Problem to work on:
In the records below, some lines contain the word "State". Copy each of them.

(Source records)
-*-
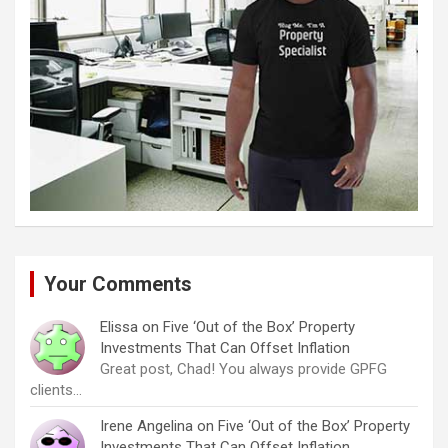
Your Comments
Elissa
on
Five ‘Out of the Box’ Property
Investments That Can Offset Inflation
Great post, Chad! You always provide GPFG
clients…
Irene Angelina
on
Five ‘Out of the Box’ Property
Investments That Can Offset Inflation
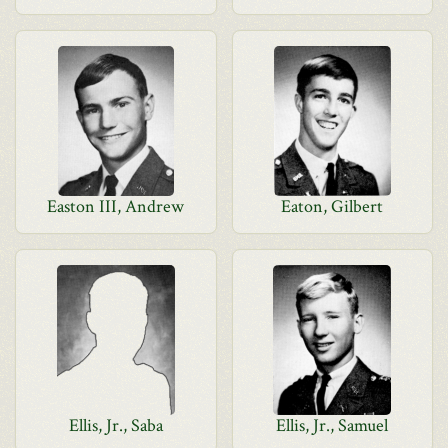
Easton III, Andrew
Eaton, Gilbert
Ellis, Jr., Saba
Ellis, Jr., Samuel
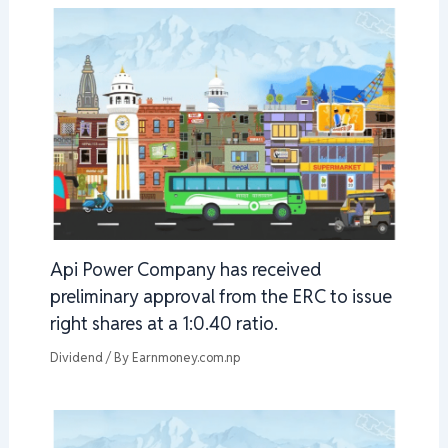
Api Power Company has received
preliminary approval from the ERC to issue
right shares at a 1:0.40 ratio.
Dividend
/ By
Earnmoney.com.np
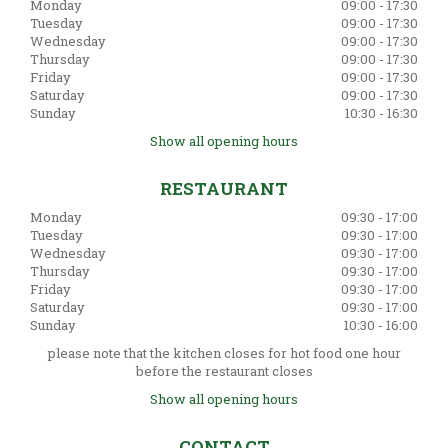
Monday
09:00 - 17:30
Tuesday
09:00 - 17:30
Wednesday
09:00 - 17:30
Thursday
09:00 - 17:30
Friday
09:00 - 17:30
Saturday
09:00 - 17:30
Sunday
10:30 - 16:30
Show all opening hours
RESTAURANT
Monday
09:30 - 17:00
Tuesday
09:30 - 17:00
Wednesday
09:30 - 17:00
Thursday
09:30 - 17:00
Friday
09:30 - 17:00
Saturday
09:30 - 17:00
Sunday
10:30 - 16:00
please note that the kitchen closes for hot food one hour
before the restaurant closes
Show all opening hours
CONTACT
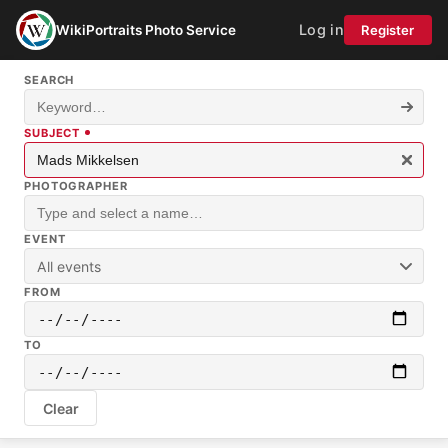
Log in
WikiPortraits Photo Service
Register
SEARCH
SUBJECT
PHOTOGRAPHER
EVENT
All events
FROM
TO
Clear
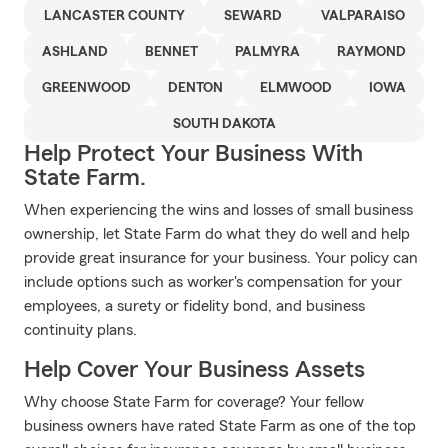
LANCASTER COUNTY
SEWARD
VALPARAISO
ASHLAND
BENNET
PALMYRA
RAYMOND
GREENWOOD
DENTON
ELMWOOD
IOWA
SOUTH DAKOTA
Help Protect Your Business With
State Farm.
When experiencing the wins and losses of small business
ownership, let State Farm do what they do well and help
provide great insurance for your business. Your policy can
include options such as worker's compensation for your
employees, a surety or fidelity bond, and business
continuity plans.
Help Cover Your Business Assets
Why choose State Farm for coverage? Your fellow
business owners have rated State Farm as one of the top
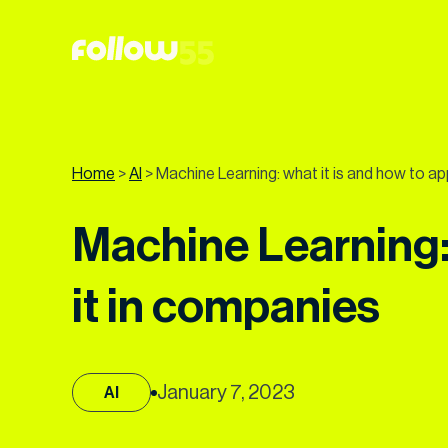
Go
to
content
Home
>
AI
>
Machine Learning: what it is and how to ap
Machine Learning: 
it in companies
January 7, 2023
AI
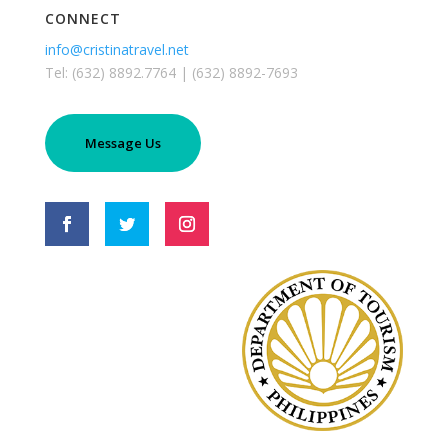
CONNECT
info@cristinatravel.net
Tel: (632) 8892.7764 | (632) 8892-7693
Message Us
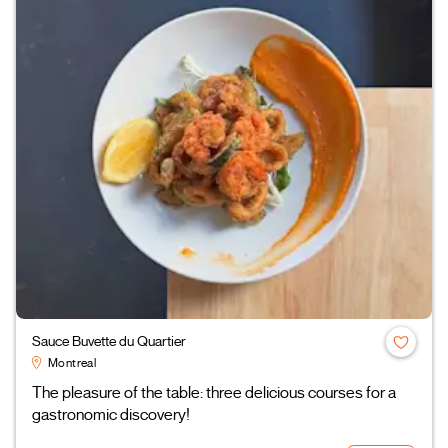
Sauce Buvette du Quartier
Montreal
The pleasure of the table: three delicious courses for a
gastronomic discovery!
-*-
Output for this exercise:
State Farm.
ownership, let State Farm do what they do well and help
Why choose State Farm for coverage? Your fellow
business owners have rated State Farm as one of the top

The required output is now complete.